Brexit & the ‘Long Walk’ Ahead for Global Payroll
Nov 15, 2016
It looks like 2016 will go down in history as one of the most tumultuous in terms of political outcomes. The UK’s decision to leave the European Union (EU) – and therefore reject the views of mainstream politicians on the subject – has been widely seen as the curtain raiser to Donald Trump’s presidential success in the USA.
Commentators around the world are declaring that voters are fed up with political elites failing to respond to their concerns, and the referendum sends a clear signal to UK politicians that the electorate expect change with Brexit. But what does that change look like for employers, and specifically for the global payroll department?
The question asked in the referendum campaign was simply phrased as whether the UK should remain in or leave the EU. But it did not mention other options, and nor was there a serious attempt to address what the position might be in the event of the Leave campaign winning.
The freedom of movement of people, seen as one of the major reasons behind the “Leave” vote, is enshrined in the rules covering the European Economic Area (EEA) – a trading bloc covering the EU and four other states. The referendum question said nothing about the UK leaving the EEA, and a “soft” Brexit could see the UK remaining within the EEA and continuing to accept much of the freedom of movement rules in order to retain continued access to the largest single global market.
There are alternatives. A “hard” Brexit will probably mean the UK turning its back on membership of the EEA in order to retain full migration controls. This needn’t, however, mean an end to a trading relationship with the EEA.

§ **EXERCISE**
Write out the Brexit article above word for word, from its title to its final sentence.

§ **GIVEN INFORMATION**
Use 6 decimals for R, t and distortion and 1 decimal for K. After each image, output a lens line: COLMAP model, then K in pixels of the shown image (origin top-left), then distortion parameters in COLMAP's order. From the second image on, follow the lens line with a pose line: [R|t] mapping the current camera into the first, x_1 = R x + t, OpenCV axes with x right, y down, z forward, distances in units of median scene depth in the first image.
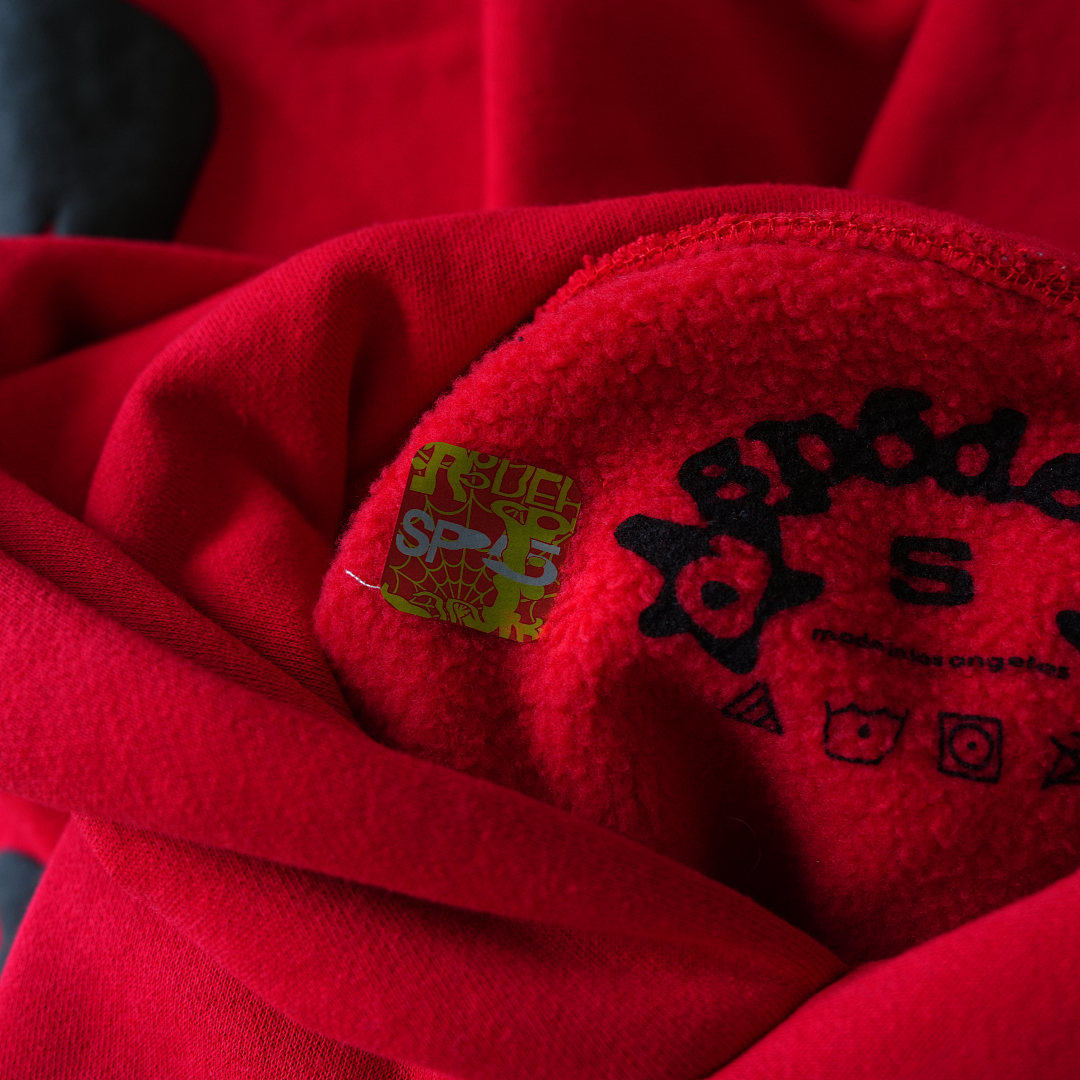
lens RADIAL K [[1303.3, 0, 540.0], [0, 1303.3, 540.0], [0, 0, 1]] dist [-0.020180, 0.019326]
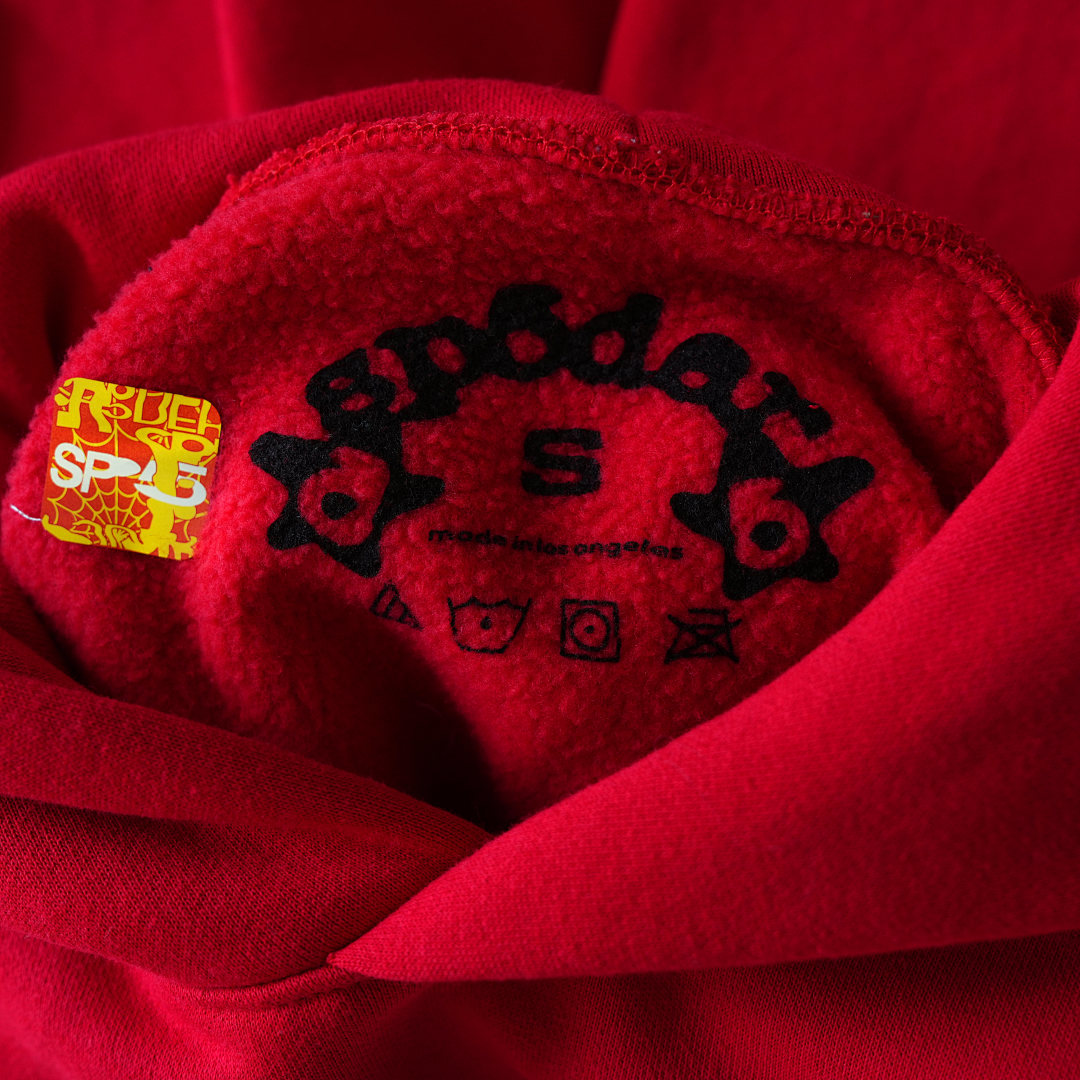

§ **COMPLETED EXERCISE**
Brexit & the ‘Long Walk’ Ahead for Global Payroll
Nov 15, 2016
It looks like 2016 will go down in history as one of the most tumultuous in terms of political outcomes. The UK’s decision to leave the European Union (EU) – and therefore reject the views of mainstream politicians on the subject – has been widely seen as the curtain raiser to Donald Trump’s presidential success in the USA.
Commentators around the world are declaring that voters are fed up with political elites failing to respond to their concerns, and the referendum sends a clear signal to UK politicians that the electorate expect change with Brexit. But what does that change look like for employers, and specifically for the global payroll department?
The question asked in the referendum campaign was simply phrased as whether the UK should remain in or leave the EU. But it did not mention other options, and nor was there a serious attempt to address what the position might be in the event of the Leave campaign winning.
The freedom of movement of people, seen as one of the major reasons behind the “Leave” vote, is enshrined in the rules covering the European Economic Area (EEA) – a trading bloc covering the EU and four other states. The referendum question said nothing about the UK leaving the EEA, and a “soft” Brexit could see the UK remaining within the EEA and continuing to accept much of the freedom of movement rules in order to retain continued access to the largest single global market.
There are alternatives. A “hard” Brexit will probably mean the UK turning its back on membership of the EEA in order to retain full migration controls. This needn’t, however, mean an end to a trading relationship with the EEA.